**Exercise description**
Pull out each line in the records below that contains the string "Rule", matching its capitalization exactly.

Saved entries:
****************

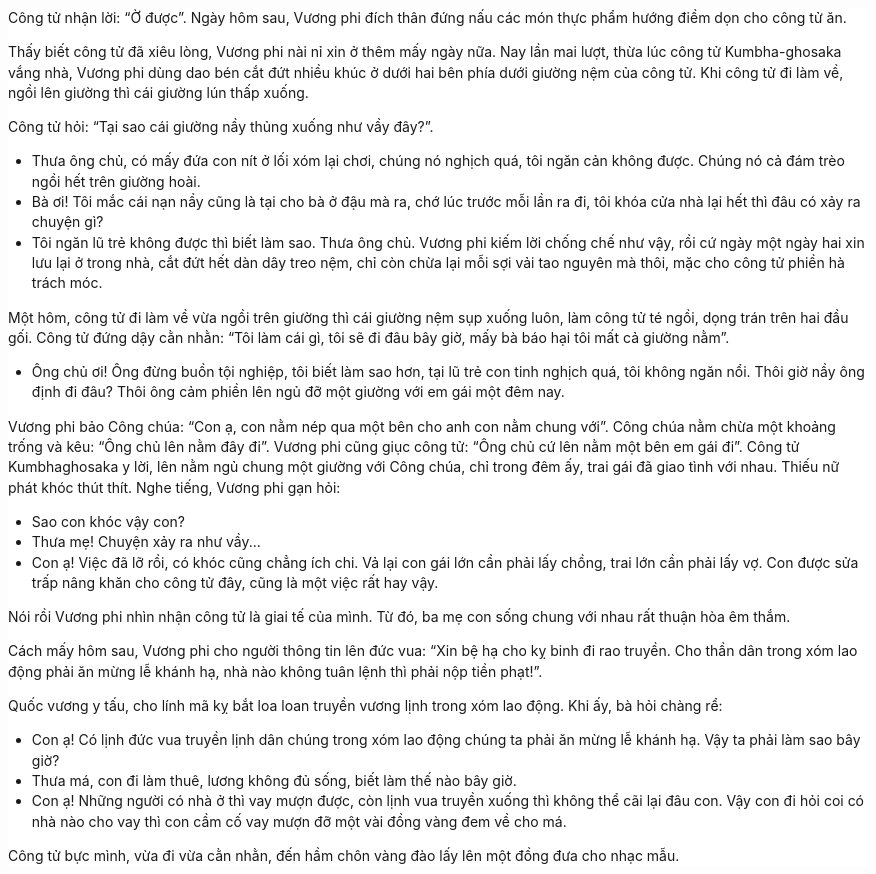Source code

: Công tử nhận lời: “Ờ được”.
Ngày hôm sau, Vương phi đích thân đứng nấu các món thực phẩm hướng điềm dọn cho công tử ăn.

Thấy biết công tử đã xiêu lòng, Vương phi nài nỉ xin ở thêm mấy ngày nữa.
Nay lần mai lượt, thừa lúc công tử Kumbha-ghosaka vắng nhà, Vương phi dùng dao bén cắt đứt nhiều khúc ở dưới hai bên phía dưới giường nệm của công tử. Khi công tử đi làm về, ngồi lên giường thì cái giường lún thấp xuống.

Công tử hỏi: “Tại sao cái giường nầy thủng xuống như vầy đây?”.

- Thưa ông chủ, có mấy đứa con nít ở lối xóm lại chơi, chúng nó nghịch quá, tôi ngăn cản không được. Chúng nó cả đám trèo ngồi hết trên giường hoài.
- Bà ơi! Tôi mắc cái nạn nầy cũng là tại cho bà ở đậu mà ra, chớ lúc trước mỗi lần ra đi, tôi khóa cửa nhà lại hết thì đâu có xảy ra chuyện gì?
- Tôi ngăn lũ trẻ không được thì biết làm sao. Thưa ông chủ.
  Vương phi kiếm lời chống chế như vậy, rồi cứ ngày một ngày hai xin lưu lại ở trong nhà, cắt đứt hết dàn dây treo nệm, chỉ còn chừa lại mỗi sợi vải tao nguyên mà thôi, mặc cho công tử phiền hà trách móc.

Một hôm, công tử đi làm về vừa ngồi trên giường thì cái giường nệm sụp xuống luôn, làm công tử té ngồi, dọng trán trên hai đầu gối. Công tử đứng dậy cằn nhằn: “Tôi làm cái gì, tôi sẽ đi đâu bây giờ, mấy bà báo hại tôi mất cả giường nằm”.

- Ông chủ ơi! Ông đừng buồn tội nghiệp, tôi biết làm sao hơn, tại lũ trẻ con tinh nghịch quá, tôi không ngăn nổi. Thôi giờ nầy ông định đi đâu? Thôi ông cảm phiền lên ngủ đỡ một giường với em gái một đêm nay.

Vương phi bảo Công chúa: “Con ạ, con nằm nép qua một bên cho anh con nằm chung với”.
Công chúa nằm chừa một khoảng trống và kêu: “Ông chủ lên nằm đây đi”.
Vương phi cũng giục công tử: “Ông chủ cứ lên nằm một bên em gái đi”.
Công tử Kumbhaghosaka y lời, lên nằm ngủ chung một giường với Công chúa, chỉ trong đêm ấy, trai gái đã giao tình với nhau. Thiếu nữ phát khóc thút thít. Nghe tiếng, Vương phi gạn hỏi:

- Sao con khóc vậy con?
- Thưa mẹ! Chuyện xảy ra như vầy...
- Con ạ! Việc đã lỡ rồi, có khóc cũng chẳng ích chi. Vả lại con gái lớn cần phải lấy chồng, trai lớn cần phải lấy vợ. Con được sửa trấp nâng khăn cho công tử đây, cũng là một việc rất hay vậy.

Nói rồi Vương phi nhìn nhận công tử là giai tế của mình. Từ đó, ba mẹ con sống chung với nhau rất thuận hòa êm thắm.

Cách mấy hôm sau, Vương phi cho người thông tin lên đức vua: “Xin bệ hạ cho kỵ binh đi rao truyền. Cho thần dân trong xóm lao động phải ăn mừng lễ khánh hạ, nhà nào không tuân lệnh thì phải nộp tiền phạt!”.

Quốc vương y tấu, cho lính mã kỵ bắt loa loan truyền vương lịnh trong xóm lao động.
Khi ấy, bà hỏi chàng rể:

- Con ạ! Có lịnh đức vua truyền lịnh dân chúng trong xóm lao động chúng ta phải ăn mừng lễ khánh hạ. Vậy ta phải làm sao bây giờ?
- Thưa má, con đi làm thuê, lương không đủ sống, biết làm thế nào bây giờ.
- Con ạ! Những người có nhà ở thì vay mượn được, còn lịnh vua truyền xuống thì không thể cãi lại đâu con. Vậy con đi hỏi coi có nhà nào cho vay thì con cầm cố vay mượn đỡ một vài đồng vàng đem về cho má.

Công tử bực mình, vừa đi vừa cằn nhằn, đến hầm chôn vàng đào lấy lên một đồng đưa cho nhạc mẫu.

****************

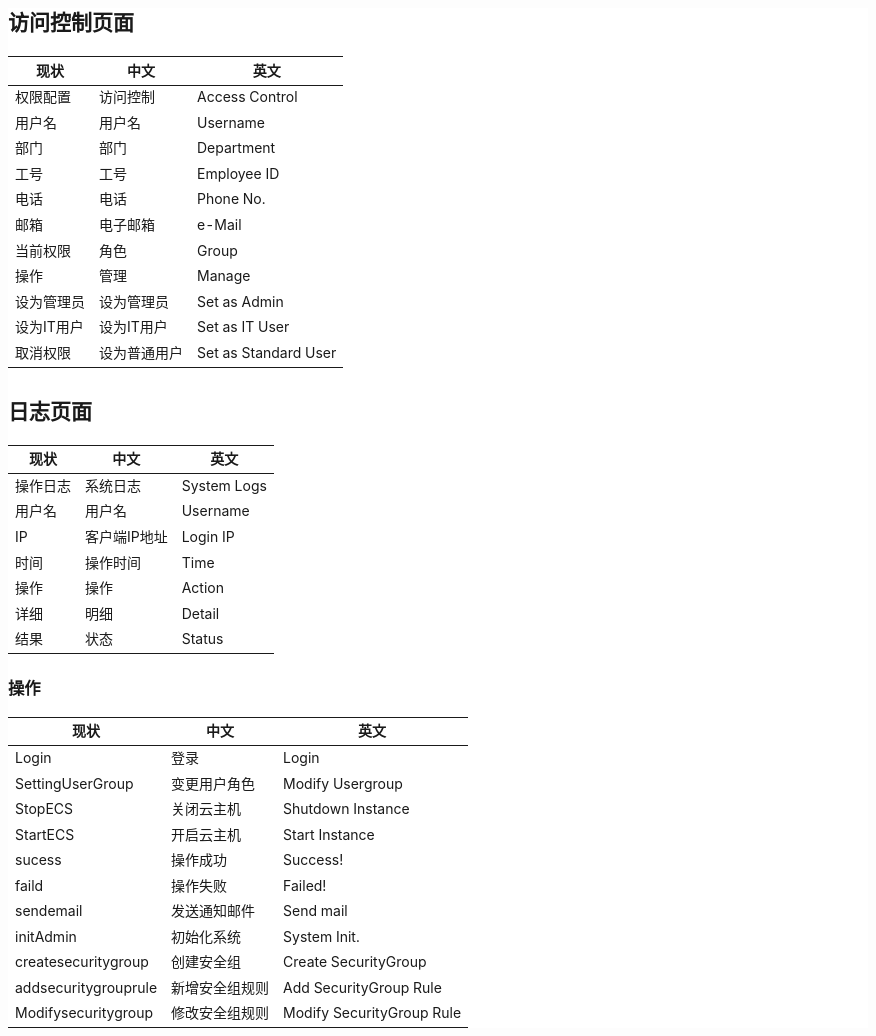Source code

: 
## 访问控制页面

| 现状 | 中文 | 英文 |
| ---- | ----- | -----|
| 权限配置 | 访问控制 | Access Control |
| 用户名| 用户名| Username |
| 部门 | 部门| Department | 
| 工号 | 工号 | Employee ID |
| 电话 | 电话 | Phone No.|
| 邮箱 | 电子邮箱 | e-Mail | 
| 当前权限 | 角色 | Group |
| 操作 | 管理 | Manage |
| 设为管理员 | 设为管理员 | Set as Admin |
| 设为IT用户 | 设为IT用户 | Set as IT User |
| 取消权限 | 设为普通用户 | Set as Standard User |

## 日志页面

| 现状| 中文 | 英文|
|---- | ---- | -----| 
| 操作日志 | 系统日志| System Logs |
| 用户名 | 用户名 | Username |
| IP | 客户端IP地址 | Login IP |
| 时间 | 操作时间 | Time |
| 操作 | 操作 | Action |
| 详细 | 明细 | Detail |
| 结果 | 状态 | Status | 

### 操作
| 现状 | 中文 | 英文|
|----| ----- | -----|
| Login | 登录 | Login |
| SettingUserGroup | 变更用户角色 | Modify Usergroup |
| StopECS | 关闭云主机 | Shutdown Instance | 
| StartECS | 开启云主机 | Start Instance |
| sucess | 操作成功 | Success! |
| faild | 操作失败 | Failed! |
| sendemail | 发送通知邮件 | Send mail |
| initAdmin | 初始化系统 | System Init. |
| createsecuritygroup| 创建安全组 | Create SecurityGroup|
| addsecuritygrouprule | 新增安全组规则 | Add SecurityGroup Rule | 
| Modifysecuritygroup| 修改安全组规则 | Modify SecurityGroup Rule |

****************

**Final answer**
| addsecuritygrouprule | 新增安全组规则 | Add SecurityGroup Rule | 
| Modifysecuritygroup| 修改安全组规则 | Modify SecurityGroup Rule |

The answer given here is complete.